Although the documentary grapples with a challenging subject matter, Burke is optimistic that Kennedy’s story will be intriguing and accessible to all audiences; “not just to an audience with an interest in science, but also a much wider audience.”

“Early on in the film, we explain what Brain Computer Interfacing, and we do this in a way that doesn’t overwhelm the audience with too much technical jargon,” Burke continued. “Similarly, we provide the historical context for other technologies that were once developed for patients, such as the typewriter, which was developed for blind people - to make the idea more plausible that technologies such as BCI could become ubiquitous.”

When asked about what he hoped audiences would take away from the film, Burke said: One of things I took away from this is that in many ways we have already started on this path to becoming cyborgs. We are already immersed in technology daily, we offload certain cognitive tasks daily to computers,” Burke explained.
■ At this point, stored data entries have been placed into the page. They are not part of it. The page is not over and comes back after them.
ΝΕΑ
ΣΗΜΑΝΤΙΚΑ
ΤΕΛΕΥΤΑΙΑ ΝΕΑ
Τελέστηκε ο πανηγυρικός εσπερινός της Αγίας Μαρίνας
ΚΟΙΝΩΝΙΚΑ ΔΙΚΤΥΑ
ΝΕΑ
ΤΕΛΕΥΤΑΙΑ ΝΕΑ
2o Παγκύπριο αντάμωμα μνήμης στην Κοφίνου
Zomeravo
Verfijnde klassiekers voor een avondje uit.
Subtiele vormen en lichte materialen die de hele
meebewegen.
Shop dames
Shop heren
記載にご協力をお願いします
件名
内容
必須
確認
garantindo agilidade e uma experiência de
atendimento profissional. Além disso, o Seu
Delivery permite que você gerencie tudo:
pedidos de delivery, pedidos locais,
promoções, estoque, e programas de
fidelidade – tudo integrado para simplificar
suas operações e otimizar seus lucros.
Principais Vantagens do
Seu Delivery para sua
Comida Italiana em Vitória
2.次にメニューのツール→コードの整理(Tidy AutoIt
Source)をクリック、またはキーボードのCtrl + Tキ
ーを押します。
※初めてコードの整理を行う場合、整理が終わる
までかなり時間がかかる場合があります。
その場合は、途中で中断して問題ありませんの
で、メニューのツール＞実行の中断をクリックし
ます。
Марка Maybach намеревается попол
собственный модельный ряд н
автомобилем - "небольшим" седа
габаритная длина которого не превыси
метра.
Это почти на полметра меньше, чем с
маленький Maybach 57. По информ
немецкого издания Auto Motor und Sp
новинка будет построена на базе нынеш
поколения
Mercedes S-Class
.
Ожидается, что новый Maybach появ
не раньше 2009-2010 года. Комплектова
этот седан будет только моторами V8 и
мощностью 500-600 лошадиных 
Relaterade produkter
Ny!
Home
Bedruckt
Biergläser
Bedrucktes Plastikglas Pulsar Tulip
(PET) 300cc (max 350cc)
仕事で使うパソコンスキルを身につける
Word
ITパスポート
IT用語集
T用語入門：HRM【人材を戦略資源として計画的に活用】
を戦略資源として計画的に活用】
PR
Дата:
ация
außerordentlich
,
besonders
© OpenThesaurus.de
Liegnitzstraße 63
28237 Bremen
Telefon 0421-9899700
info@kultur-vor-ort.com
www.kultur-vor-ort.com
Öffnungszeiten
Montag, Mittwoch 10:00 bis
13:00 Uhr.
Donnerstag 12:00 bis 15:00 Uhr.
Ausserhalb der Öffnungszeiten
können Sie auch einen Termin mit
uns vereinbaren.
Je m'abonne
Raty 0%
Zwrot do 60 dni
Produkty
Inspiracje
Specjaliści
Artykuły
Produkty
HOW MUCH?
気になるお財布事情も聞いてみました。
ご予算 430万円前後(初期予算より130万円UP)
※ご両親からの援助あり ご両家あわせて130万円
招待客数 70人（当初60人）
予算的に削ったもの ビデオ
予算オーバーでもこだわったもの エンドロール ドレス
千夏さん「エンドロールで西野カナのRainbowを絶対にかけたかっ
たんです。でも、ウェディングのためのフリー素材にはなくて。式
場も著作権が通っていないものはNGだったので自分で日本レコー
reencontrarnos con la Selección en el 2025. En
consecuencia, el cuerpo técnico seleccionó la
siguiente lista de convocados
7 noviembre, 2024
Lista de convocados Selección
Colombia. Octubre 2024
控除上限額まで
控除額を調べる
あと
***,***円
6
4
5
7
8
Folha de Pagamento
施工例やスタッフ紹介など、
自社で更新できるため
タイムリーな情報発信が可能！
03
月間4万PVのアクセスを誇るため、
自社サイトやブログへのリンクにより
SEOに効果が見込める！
“Research has shown that we are already affecting our creativity and intuition, we need to be careful going forward that we don’t off load too much of these tasks to computers, we need to find a sweet spot where technology works for us.”

Wildcard Distribution will be releasing the documentary in cinemas in Ireland and the UK later this year with the distributor aiming for a release date in late summer/early autumn.